Bordeaux amanheceu em seu último fim de semana de abril de 2017 com uma triste sensação de déjà vu para os mais antigos vinhateiros da região, que ainda mantêm vivas as tristes lembranças das violentas geadas que castigaram de forma inclemente os vinhedos de Bordeaux, em 1956, quando as temperaturas alcançaram incríveis 11 °C abaixo de zero, devastando enormes áreas de suas vinhas, muitas das quais tiveram de ser integralmente replantadas.

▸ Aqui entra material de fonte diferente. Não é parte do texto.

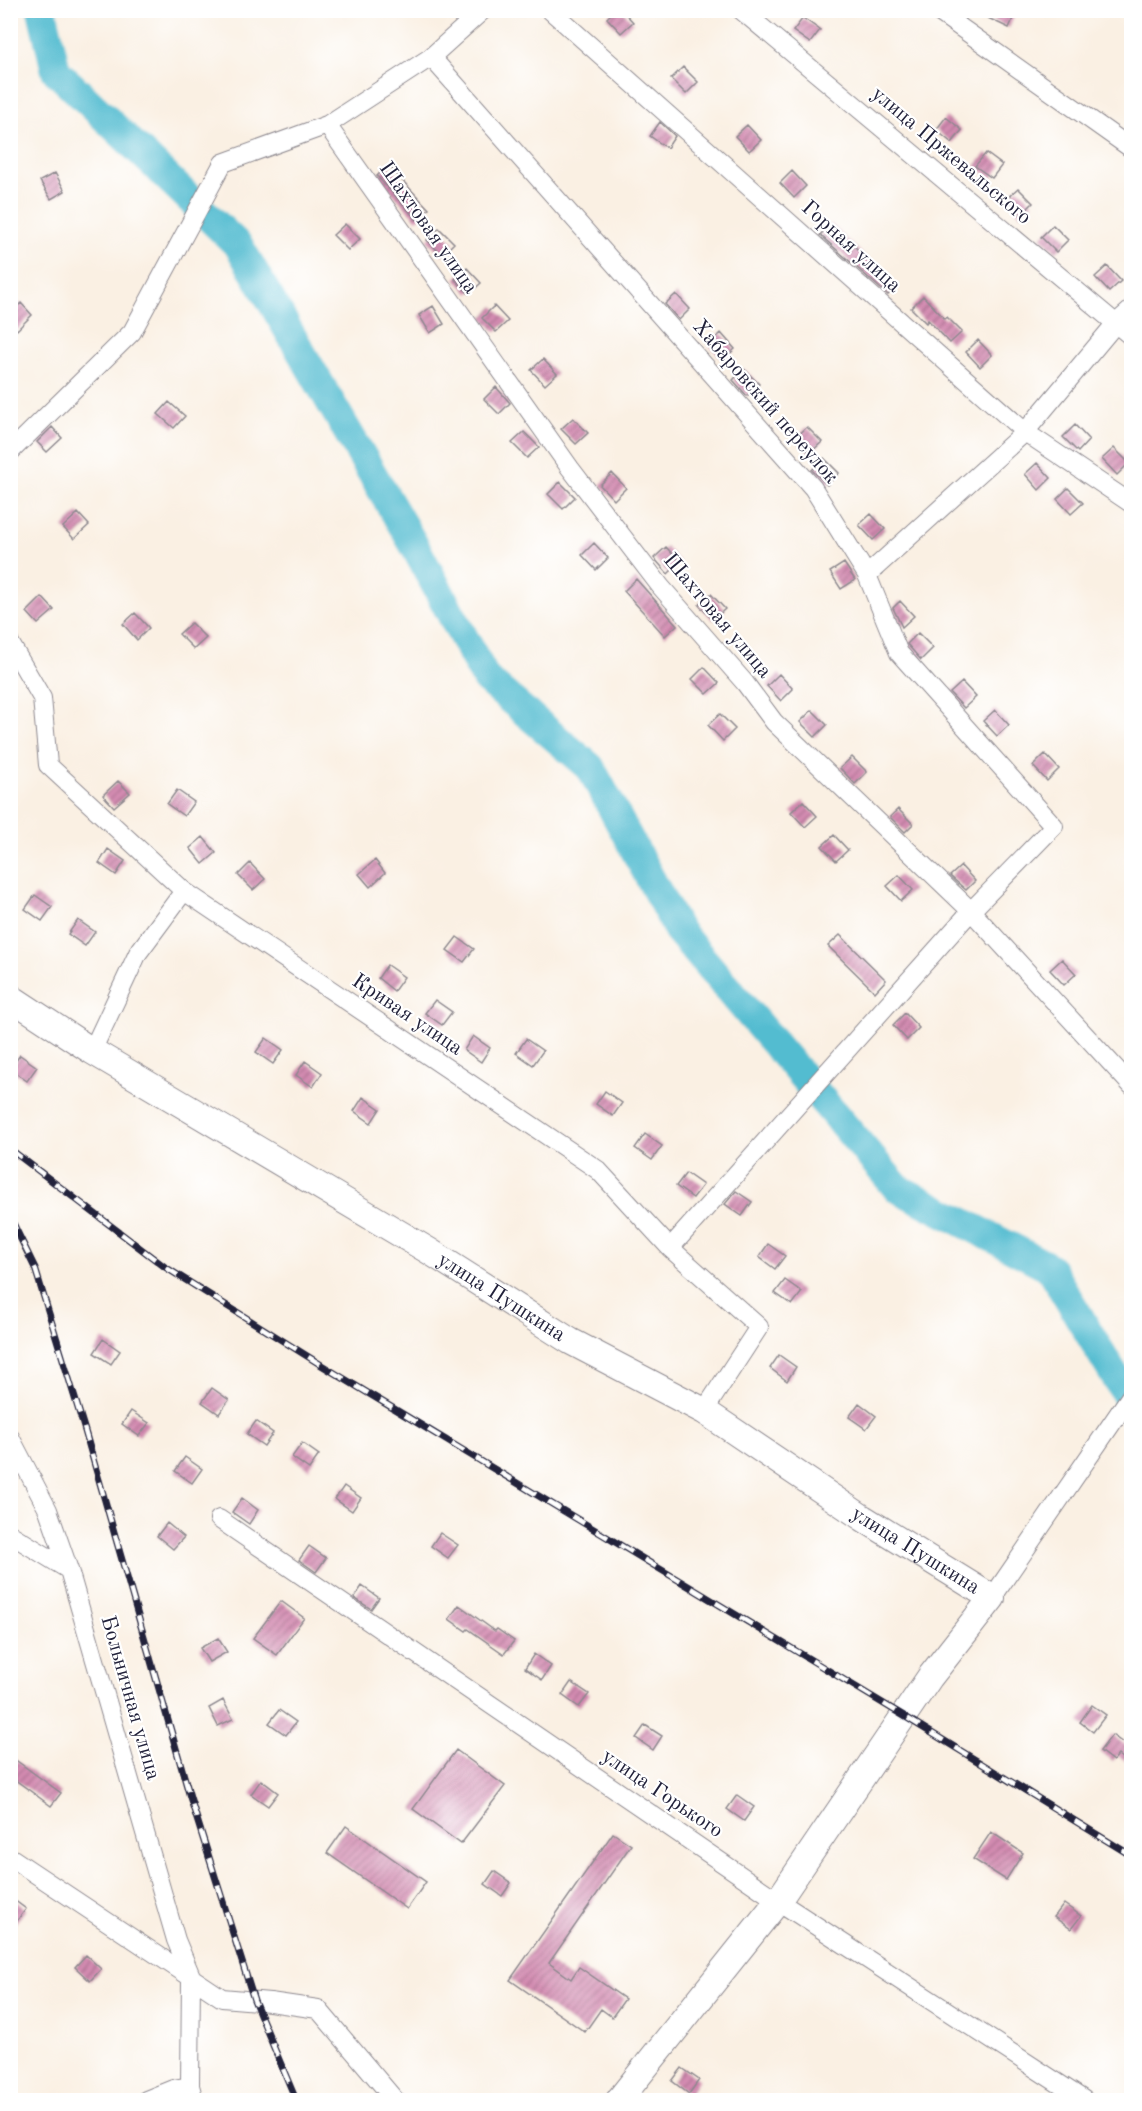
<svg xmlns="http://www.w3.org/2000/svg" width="1142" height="2111" viewBox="0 0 1142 2111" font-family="'Old Standard TT',serif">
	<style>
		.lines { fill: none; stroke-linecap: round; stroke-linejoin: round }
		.river { stroke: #53bcd0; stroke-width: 30 }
		.building { fill: url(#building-hatch) }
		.street-casing { stroke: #8e898f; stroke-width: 20 }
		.secondary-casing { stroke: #8e898f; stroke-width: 28 }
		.street { stroke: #fff; stroke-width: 18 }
		.secondary { stroke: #fff; stroke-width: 26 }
		.rail-casing { stroke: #22223b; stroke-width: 7 }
		.rail { stroke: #fff; stroke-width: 4.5; stroke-dasharray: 14; stroke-linecap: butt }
		.labels { text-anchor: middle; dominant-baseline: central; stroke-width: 4.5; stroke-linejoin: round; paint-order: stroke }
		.street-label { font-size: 21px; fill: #22223b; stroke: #fff }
	</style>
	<defs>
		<pattern id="building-hatch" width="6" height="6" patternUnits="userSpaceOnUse" patternTransform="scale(1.5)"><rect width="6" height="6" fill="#d38bb1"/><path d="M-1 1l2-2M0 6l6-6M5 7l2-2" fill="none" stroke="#ab7191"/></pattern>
	</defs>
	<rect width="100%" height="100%" fill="#fff"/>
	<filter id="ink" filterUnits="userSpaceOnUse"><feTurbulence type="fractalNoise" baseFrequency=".0167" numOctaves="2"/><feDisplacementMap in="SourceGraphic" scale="12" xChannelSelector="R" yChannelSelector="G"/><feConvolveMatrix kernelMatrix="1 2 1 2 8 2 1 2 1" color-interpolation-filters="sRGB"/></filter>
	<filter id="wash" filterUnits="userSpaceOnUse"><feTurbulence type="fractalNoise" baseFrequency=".008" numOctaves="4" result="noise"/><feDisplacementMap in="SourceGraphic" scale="24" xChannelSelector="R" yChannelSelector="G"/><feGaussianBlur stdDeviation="1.35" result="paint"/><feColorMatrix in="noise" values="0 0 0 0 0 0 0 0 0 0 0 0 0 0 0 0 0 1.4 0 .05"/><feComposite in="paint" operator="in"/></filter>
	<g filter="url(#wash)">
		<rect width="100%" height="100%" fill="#faf0e3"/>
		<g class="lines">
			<!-- river -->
			<path class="river" d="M42,10L56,71L239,246L414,545L486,679L590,767L678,930L897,1188L1049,1267L1132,1404"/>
		</g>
		<g id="blocks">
			<!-- building -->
			<path class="building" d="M615,10H622L633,22L621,33L607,18Z
				M971,10H1017L1009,28Z
				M803,18L820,30L810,43L793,31Z
				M683,67L698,82L686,94L671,79Z
				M946,117L962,130L952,143L936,130Z
				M660,122L675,136L667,148L650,136Z
				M747,125L761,140L749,151L735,136Z
				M986,153L1002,165L992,178L975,166Z
				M388,165L429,209L417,220L377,176Z
				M792,171L806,186L794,198L780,183Z
				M55,173L65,191L51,199L40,181Z
				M1018,188L1033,203L1021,215L1006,199Z
				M345,224L360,239L348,250L333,235Z
				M831,224L897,287L888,295L820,235Z
				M1053,225L1068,240L1056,252L1041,237Z
				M439,228L454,243L442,255L427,240Z
				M1107,266L1121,281L1109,292L1095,277Z
				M467,268L481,283L469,294L455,279Z
				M676,294L690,309L679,320L665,304Z
				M923,296L945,319L947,317L962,332L950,343L928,320L926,323L911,308Z
				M21,303L32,315L17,330L10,322V313Z
				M433,306L444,324L430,333L419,315Z
				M494,306L508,321L496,332L482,318Z
				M721,333L735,349L723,360L709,345Z
				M978,340L992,355L980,367L966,352Z
				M543,359L557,374L545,385L531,370Z
				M744,369L759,384L747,396L733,380Z
				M496,387L510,403L499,414L484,399Z
				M169,402L185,416L174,428L158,414Z
				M573,418L588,433L576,444L561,429Z
				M1075,425L1089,440L1078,452L1063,437Z
				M52,427L62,438L47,452L37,442Z
				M807,427L822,442L810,453L795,438Z
				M524,432L539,447L527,458L512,443Z
				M1114,448L1129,463L1117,475L1102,459Z
				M824,458L839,473L827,485L812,470Z
				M1037,463L1051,478L1039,490L1025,474Z
				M612,473L626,488L614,500L600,485Z
				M560,482L575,497L563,509L548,494Z
				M1068,488L1083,503L1071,514L1057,499Z
				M78,513L89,525L74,539L63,527Z
				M871,514L885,529L873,540L859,525Z
				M594,543L608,558L596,570L582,555Z
				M666,547L680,562L668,574L654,558Z
				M844,563L855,580L841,589L830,572Z
				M636,579L677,625L665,636L624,591Z
				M711,594L725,609L713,620L699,605Z
				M42,597L54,610L38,624L27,612Z
				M900,601L914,616L902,627L893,608Z
				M135,613L149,628L137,640L123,624Z
				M191,623L206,638L194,649L179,634Z
				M918,633L933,648L921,660L907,644Z
				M704,667L719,683L707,694L692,679Z
				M779,674L793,689L781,701L767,686Z
				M962,682L976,697L964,708L950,693Z
				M812,710L827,725L815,737L800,722Z
				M995,710L1009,725L997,736L983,721Z
				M720,714L735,729L723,741L708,725Z
				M1045,754L1059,769L1047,781L1033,766Z
				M852,757L867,772L855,784L840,768Z
				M118,781L130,793L114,807L103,795Z
				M177,790L194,802L184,816L167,804Z
				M803,801L817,816L805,827L791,812Z
				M898,809L913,824L905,832L890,817Z
				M834,835L848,850L836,861L822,846Z
				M203,837L216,853L203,864L190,848Z
				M108,849L125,861L116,875L99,863Z
				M375,860L385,873L370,887L359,874Z
				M250,863L265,879L253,890L238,875Z
				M961,866L975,881L966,890L950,876Z
				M899,875L913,890L901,901L887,886Z
				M35,895L52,907L42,921L25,909Z
				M78,920L95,932L85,946L68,934Z
				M840,935L886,980L875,992L828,946Z
				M457,937L474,949L464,962L447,950Z
				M1062,959L1076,974L1064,985L1050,970Z
				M387,965L404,977L394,991L378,978Z
				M435,1000L452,1012L442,1025L425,1013Z
				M905,1013L919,1028L907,1040L893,1025Z
				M473,1036L490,1048L481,1062L464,1050Z
				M266,1038L283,1050L273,1064L256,1052Z
				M526,1039L543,1051L533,1065L516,1053Z
				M20,1055L37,1067L27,1081L10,1069Z
				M305,1061L322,1073L313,1087L296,1075Z
				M605,1091L622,1103L613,1116L596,1104Z
				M363,1097L380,1109L371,1123L354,1111Z
				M645,1134L662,1146L652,1160L635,1148Z
				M686,1173L703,1185L693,1198L676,1186Z
				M736,1191L752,1202L742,1216L725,1204Z
				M768,1244L785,1256L775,1269L759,1257Z
				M785,1280L802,1292L792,1305L775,1293Z
				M103,1339L120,1351L111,1364L94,1353Z
				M779,1355L796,1367L787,1381L770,1368Z
				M212,1388L229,1400L219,1414L202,1402Z
				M859,1403L876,1416L866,1429L849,1417Z
				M131,1411L149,1423L139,1436L122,1424Z
				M256,1421L273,1433L264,1446L247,1434Z
				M302,1443L319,1455L309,1469L292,1457Z
				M185,1457L202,1469L192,1483L175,1471Z
				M344,1486L361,1498L352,1511L335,1499Z
				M242,1498L258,1510L249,1524L232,1512Z
				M167,1523L184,1537L173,1549L157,1536Z
				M440,1533L458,1545L448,1558L431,1546Z
				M309,1546L326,1558L316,1572L299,1560Z
				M362,1586L379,1598L371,1609L354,1598Z
				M281,1601L304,1618L277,1655L253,1638Z
				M459,1605L495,1631L497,1629L514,1641L504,1654L468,1629L466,1631L449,1619Z
				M218,1638L227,1652L209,1662L200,1648Z
				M534,1654L551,1666L542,1680L525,1668Z
				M571,1682L589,1694L579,1707L562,1695Z
				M223,1700L233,1719L218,1726L209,1708Z
				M1092,1705L1106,1715L1093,1732L1080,1722Z
				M279,1710L296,1722L286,1735L269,1723Z
				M645,1725L662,1736L653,1750L636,1738Z
				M1112,1735L1131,1749V1765L1118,1755L1113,1761L1100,1751Z
				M456,1750L505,1786L461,1844L413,1809Z
				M10,1756L61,1793L51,1806L10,1776Z
				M261,1780L278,1793L268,1806L251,1794Z
				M737,1795L754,1807L744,1821L727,1809Z
				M346,1826L426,1882L407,1909L327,1853Z
				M991,1832L1023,1853L1006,1880L973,1859Z
				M613,1833L631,1845L549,1963L571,1979L579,1967L625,1999L612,2017L601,2009L585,2032L510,1980Z
				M494,1871L511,1883L502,1896L485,1884Z
				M10,1897L26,1909L10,1930Z
				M1064,1904L1081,1916L1071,1929L1054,1917Z
				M86,1955L101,1969L90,1981L75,1967Z
				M682,2068L699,2080L689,2094L672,2081Z"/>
		</g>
	</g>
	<g filter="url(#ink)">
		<use href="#blocks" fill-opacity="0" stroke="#8e898f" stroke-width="1.5"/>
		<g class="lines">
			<!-- street casing -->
			<g class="street-casing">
				<path id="street" d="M550,10L1025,432L1132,504
					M741,10L1132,337
					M936,10L1132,149
					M431,57L813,488L867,575L899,653L1054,826L971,911L670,1248
					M327,125L570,468L661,587L745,683L774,722L971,911L1132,1086
					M10,452L132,332L223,163L327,125L431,57L483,10
					M867,575L1025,432L1116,323L1132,309
					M10,643L42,698L48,765L184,891L598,1170L670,1248L759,1327L704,1411
					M92,1051L138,953L184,891
					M10,1437L48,1510L69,1570L176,1940L191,1976L190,2086L194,2100
					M219,1519L778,1901L1084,2100
					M10,1534L69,1570
					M992,1598L1132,1394
					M10,1857L222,1998L270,2002L318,2009L395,2100
					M146,2100L173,2089L190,2086"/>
			</g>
			<!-- secondary casing -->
			<g class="secondary-casing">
				<g id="secondary">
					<path id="s1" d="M10,997L92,1051L429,1251L570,1341L704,1411L863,1518L992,1598L930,1677L778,1901L619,2100"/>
				</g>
			</g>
			<!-- street -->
			<use href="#street" class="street"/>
			<!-- secondary -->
			<use href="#secondary" class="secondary"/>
			<!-- rail casing -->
			<g class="rail-casing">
				<path id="rail" d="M10,1149L165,1267L323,1366L904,1716L1132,1856
					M10,1217L35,1268L85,1431L190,1797L254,2000L296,2100"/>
			</g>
			<!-- rail -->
			<use href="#rail" class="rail"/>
		</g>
	</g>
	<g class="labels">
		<!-- street labels -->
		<g class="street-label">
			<text transform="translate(951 156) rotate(40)">улица Пржевальского</text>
			<text transform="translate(428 228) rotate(55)">Шахтовая улица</text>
			<text transform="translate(851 247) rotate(42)">Горная улица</text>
			<text transform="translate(765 402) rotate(49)">Хабаровский переулок</text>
			<text transform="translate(717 616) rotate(50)">Шахтовая улица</text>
			<text transform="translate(407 1015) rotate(34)">Кривая улица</text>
			<text stroke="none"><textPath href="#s1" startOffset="576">улица Пушкина</textPath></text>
			<text stroke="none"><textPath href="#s1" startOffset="1062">улица Пушкина</textPath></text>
			<text transform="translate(130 1698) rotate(74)">Больничная улица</text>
			<text transform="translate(662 1794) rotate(34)">улица Горького</text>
		</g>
	</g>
	<!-- margin -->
	<rect width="1142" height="2111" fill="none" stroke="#fff" stroke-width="36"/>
</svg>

Geadas primaveris são raras, mas normalmente esperadas, e, em muitos casos, podem ser previstas através dos modernos prognósticos meteorológicos, permitindo que os produtores se antecipem e protejam seus vinhedos através da utilização de métodos que, entre outros, incluem aquecedores, sprinklers, turbinas eólicas e, em alguns casos, como nos grandes Chateaux, o emprego de helicópteros, que com a movimentação do ar provocada por suas pás, consegue através da convecção térmica elevar a temperatura da superfície dos vinhedos.
Entretanto, nesta primavera de 2017, os dias 27 e 28 de abril em Bordeaux amanheceram com temperaturas próximas de 5 °C abaixo de zero em algumas áreas, suficientes para congelar e danificar de forma irremediável os primeiros e frágeis brotos dos vinhedos que se encontravam em plena fase de desenvolvimento.
Não se sabe ainda, com precisão, o reflexo deste incidente, no que diz respeito a qualidade, rendimento e preços da safra de 2017 em Bordeaux. Neste primeiro momento, o Conseil Interprofessionnel du Vin de Bordeaux estima que pouco mais de 70 % dos vinhedos da região foram, em maior ou menor escala, afetados pelas geadas consecutivas destas duas manhãs, atingindo aproximadamente 60 mil hectares, dos quais 20 % podem sofrer uma perda acima de 80 % de suas vinhas.
Em termos de volume de produção, acredita-se que, dos 570 milhões de litros produzidos na generosa safra 2016, a de 2017 deverá atingir pouco mais de 300 milhões de litros. Entretanto, como a floração de diferentes castas ocorrem em momentos distintos, associada à possibilidade de um segundo brotamento, por prudência, deve-se aguardar a passagem desta fase do ciclo vegetativo, para se saber o real dano causado aos vinhedos e, consequentemente, a estimativa oficial para a safra de 2017.
Por um capricho da natureza, os maiores impactos da geada de abril ocorreram na margem direita, o que de certa maneira limita as perdas dos grandes Chateaux, em sua maioria localizados na margem esquerda. As denominações St-Estèphe, Pauillac e St-Julien passaram praticamente incólumes às forças da natureza, enquanto que em Margaux, Pessac-Léognan e Sauternes, as perdas foram consideradas pequenas.
Curiosamente, a geada de abril se refletirá nos preços dos vinhos da excepcional safra de 2016, que normalmente são definidos nas avaliações En Primeur entre os meses de março e abril do ano seguinte à colheita, e por esta razão não haviam sido ainda determinados. Desta maneira, a tendência dos produtores será a de corrigir para mais os preços da safra de 2016, com o objetivo de compensar as possíveis perdas, a serem ainda contabilizadas, da safra de 2017. Todavia a Fédération des Grands Vins de Bordeaux estima, preliminarmente, uma queda de um bilhão de euros no faturamento.